PROVIDED PASSAGE =
# # # # # # #

I recently installed SL 10.6.3 retail on my Toshiba Satellite P100 and got almost everything working. Extracted, fixed, and recompiled the DSDT, so the GeForce graphics work with QE/CI without additional drivers. The sound, lan, and wifi doesn' work. The touchpad works when I boot from Legacy Empire Efi CD, but not when I have the same kext loaded in E/E. Strange problem that I will tackle later, when (and if!) I fix this bigger problem.

 

I installed Win 7 today(mainly for lan, wifi, and sound). Successfully set up chameleon for dual boot. Both OSes were working fine. Then I wanted to show off the system to a friend, so I rebooted it. All previous reboots were fine. THIS time, I accidentally hit 'Sleep' instead. Now even the Toshiba banner that comes up at power on comes on slowly(Like a scan). Then (after a while) chameleon comes up, and that's where it gets stuck.

# # # # # # #

STORED RECORDS =
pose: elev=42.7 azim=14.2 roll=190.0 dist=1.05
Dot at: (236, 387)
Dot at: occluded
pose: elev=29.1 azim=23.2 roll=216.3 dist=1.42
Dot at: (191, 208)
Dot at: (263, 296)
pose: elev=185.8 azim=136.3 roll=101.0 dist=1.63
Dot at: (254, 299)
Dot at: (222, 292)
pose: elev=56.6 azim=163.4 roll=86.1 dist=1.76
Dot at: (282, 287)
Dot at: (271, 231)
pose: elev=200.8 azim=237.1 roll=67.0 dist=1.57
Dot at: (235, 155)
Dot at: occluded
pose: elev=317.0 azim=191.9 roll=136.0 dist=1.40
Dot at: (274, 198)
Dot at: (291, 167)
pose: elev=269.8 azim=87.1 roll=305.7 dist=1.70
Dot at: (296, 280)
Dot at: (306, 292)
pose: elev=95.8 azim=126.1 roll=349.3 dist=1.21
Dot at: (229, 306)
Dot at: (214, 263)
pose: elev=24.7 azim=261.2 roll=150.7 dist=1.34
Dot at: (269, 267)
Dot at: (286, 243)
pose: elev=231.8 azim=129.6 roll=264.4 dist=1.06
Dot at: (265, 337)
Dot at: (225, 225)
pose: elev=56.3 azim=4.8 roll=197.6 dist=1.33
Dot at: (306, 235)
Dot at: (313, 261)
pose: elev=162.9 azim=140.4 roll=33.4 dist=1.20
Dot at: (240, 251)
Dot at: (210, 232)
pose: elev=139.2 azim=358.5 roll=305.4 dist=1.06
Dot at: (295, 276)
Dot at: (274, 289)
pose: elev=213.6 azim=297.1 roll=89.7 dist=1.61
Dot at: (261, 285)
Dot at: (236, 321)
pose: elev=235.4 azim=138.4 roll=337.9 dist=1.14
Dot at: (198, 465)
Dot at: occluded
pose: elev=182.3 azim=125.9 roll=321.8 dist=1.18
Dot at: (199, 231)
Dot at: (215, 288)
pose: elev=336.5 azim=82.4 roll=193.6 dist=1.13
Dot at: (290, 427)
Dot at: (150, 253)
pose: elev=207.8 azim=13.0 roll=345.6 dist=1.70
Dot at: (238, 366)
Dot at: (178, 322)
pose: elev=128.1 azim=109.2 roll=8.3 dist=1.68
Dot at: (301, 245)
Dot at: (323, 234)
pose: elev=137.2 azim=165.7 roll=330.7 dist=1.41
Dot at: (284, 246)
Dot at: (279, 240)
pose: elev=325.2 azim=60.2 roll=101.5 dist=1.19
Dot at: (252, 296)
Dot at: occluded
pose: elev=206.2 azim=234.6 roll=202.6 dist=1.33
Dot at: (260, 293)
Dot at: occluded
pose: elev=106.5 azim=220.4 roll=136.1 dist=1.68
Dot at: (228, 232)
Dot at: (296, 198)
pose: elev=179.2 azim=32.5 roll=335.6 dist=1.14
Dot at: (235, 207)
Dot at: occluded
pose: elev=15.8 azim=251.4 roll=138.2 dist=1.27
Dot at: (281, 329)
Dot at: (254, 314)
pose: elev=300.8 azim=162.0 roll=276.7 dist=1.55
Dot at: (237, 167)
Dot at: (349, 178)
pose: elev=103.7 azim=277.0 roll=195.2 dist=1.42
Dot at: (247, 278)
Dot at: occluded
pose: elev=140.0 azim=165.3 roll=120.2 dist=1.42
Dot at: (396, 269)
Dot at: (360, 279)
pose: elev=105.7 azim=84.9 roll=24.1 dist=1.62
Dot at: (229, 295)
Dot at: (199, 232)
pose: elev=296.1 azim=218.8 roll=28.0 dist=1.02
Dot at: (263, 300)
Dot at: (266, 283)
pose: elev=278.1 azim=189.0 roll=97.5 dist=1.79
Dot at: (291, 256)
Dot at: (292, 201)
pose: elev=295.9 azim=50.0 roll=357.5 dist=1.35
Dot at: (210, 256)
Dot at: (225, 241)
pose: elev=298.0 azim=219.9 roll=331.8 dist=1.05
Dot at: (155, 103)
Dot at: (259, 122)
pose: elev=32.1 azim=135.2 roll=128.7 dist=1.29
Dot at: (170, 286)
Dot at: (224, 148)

# # # # # # #

OBJECTIVES =
- A) According to the Toshiba Satellite post, what did the writer accidentally hit instead of rebooting?
- B) Write a continuation of the Toshiba Satellite post, picking up after its final sentence.

RESPONSES TO THE TASKS =
- A) The writer accidentally hit "Sleep."

- B)
 

I took out the hard drive. That did not help, the logo still came up really slowly. I took out the ram for a minute, then put it back. No change.

 

How do I get it to boot now? It refuses to boot even the Empire EFI disk. That disk gets stuck at the ramdisk message.

 

Somebody, anybody, tell me how to fix this! It's like the sleep made the CPU go really slow, and now it isn't coming back! Is that possible?

 

 

P.S. I had no idea where this belongs...

 

EDIT: I am able to boot a copy of Knoppix 5.1 from a Linux Live CD if that helps. I have no idea what to do with it, though...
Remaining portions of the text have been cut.